China's Atemoya Pledge Exposes Taiwan's Trap
Taiwan's farmers face pressure amid China's fruit import offer.
Model Diplomat3 min readAsia

China's Atemoya Pledge Exposes Taiwan's Market Trap
Beijing's fruit purchase offer echoes a coercion playbook—but Taiwan's farmers face conflicting pressures from officials and economics.
A scaly, heart-shaped fruit has become the latest flashpoint in cross-strait politics. China pledged to expand imports of Taiwanese atemoyas at the Straits Forum in Xiamen on June 13, a move that Taiwan's Ministry of Agriculture immediately labeled a trap—and not merely a trade story. The fruit is a test case for Beijing's weaponization of agricultural markets, and it exposes deep fractures between Taiwan's government and its farmers over whether to embrace or shun the Chinese economy.
The atemoya, a hybrid custard apple specialty of Taiwan's Taitung county, has been caught in this cycle before. After accounting for 95 percent of Taiwan's atemoya exports and generating NT$1.5 billion annually around 2020, China suspended all imports in September 2021 on quarantine grounds, reopened selectively in June 2023, and then slapped a 20 percent tariff plus 9 percent value-added tax in 2024. Each disruption devastated individual farms. Taiwan's agriculture ministry now argues that
Beijing's latest purchase pledge is textbook "raise, trap, kill"—create dependence, then weaponize market access as coercion.
The credibility of that warning rests on a paper trail. Taiwan's fruit exports to China and Hong Kong collapsed from US$30.49 million in 2024 to US$14.62 million in 2025, before stabilizing slightly to US$13.15 million in the first five months of 2026. Meanwhile exports to Japan remained steady at roughly US$30 million annually. The arithmetic is inescapable: China remains a dominant buyer despite its unreliability because no other market yet absorbs the volume Taiwan produces.
What complicates Taiwan's warnings, however, is the political fault line they have exposed. Taitung County Commissioner Yao Ching-ling, a member of the opposition Kuomintang party, promoted atemoyas at the forum via prerecorded video despite an explicit government ban. Taipei Mayor Chiang Wan-an, also Kuomintang, called the government's investigation of Yao a move to "bully and oppress" farmers, arguing that atemoya is "the TSMC of the fruit world"—a uniquely Taiwanese product that needs markets wherever they can be found. The Mainland Affairs Council's warning that officials who attended the forum faced investigation sparked accusations that the government was weaponizing its own agriculture sector for political theater.
The opposition has a point worth acknowledging. Taiwan's recent success diversifying fruit exports—mangoes entered the French market for the first time this month, following two years of EU quarantine negotiations—proves alternatives exist, but they move slowly and don't yet match Chinese demand.
The government's own data show that China and Hong Kong accounted for 56 percent of Taiwan's fresh fruit exports between 2020 and May 2026. Telling farmers to abandon that market is easier for policymakers than for a Taitung grower deciding whether to plant atemoya next season.
What to Watch
The next pressure point is enforcement.

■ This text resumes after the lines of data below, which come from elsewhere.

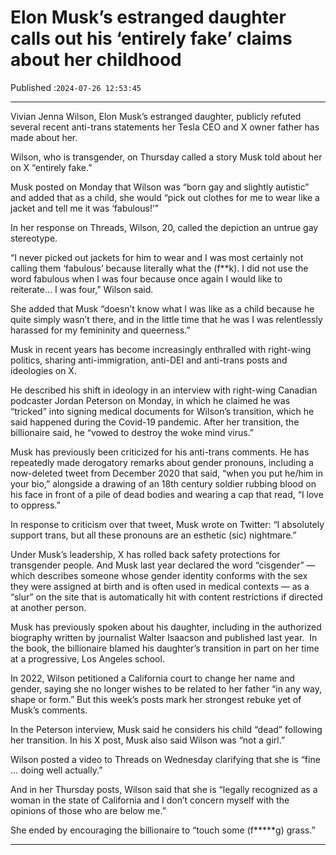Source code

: # Elon Musk’s estranged daughter calls out his ‘entirely fake’ claims about her childhood

Published :`2024-07-26 12:53:45`

---

Vivian Jenna Wilson, Elon Musk’s estranged daughter, publicly refuted several recent anti-trans statements her Tesla CEO and X owner father has made about her.

Wilson, who is transgender, on Thursday called a story Musk told about her on X “entirely fake.”

Musk posted on Monday that Wilson was “born gay and slightly autistic” and added that as a child, she would “pick out clothes for me to wear like a jacket and tell me it was ‘fabulous!’”

In her response on Threads, Wilson, 20, called the depiction an untrue gay stereotype.

“I never picked out jackets for him to wear and I was most certainly not calling them ‘fabulous’ because literally what the (f**k). I did not use the word fabulous when I was four because once again I would like to reiterate… I was four,” Wilson said.

She added that Musk “doesn’t know what I was like as a child because he quite simply wasn’t there, and in the little time that he was I was relentlessly harassed for my femininity and queerness.”

Musk in recent years has become increasingly enthralled with right-wing politics, sharing anti-immigration, anti-DEI and anti-trans posts and ideologies on X.

He described his shift in ideology in an interview with right-wing Canadian podcaster Jordan Peterson on Monday, in which he claimed he was “tricked” into signing medical documents for Wilson’s transition, which he said happened during the Covid-19 pandemic. After her transition, the billionaire said, he “vowed to destroy the woke mind virus.”

Musk has previously been criticized for his anti-trans comments. He has repeatedly made derogatory remarks about gender pronouns, including a now-deleted tweet from December 2020 that said, “when you put he/him in your bio,” alongside a drawing of an 18th century soldier rubbing blood on his face in front of a pile of dead bodies and wearing a cap that read, “I love to oppress.”

In response to criticism over that tweet, Musk wrote on Twitter: “I absolutely support trans, but all these pronouns are an esthetic (sic) nightmare.”

Under Musk’s leadership, X has rolled back safety protections for transgender people. And Musk last year declared the word “cisgender” — which describes someone whose gender identity conforms with the sex they were assigned at birth and is often used in medical contexts — as a “slur” on the site that is automatically hit with content restrictions if directed at another person.

Musk has previously spoken about his daughter, including in the authorized biography written by journalist Walter Isaacson and published last year.  In the book, the billionaire blamed his daughter’s transition in part on her time at a progressive, Los Angeles school.

In 2022, Wilson petitioned a California court to change her name and gender, saying she no longer wishes to be related to her father “in any way, shape or form.” But this week’s posts mark her strongest rebuke yet of Musk’s comments.

In the Peterson interview, Musk said he considers his child “dead” following her transition. In his X post, Musk also said Wilson was “not a girl.”

Wilson posted a video to Threads on Wednesday clarifying that she is “fine … doing well actually.”

And in her Thursday posts, Wilson said that she is “legally recognized as a woman in the state of California and I don’t concern myself with the opinions of those who are below me.”

She ended by encouraging the billionaire to “touch some (f*****g) grass.”

---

The Mainland Affairs Council is investigating officials who attended the Straits Forum; watch whether Taiwan's government follows through on those investigations or allows them to fade. A prosecution signals the government is serious about decoupling agriculture from China; a quiet end signals political weakness. Simultaneously, monitor how quickly Taiwan can redirect atemoya exports to Japan, Southeast Asia, or Europe—success there would validate the government's diversification narrative and undercut the opposition's "we're shutting out farmers" argument.
Most critically, watch what Yao does next. If she defies the central government and attends a subsequent cross-strait forum in person, she signals that local political incentives now outweigh Beijing's threats—a sign that China's coercion playbook is losing its grip on Taiwan's politics, even if it still grips its farmers' economics.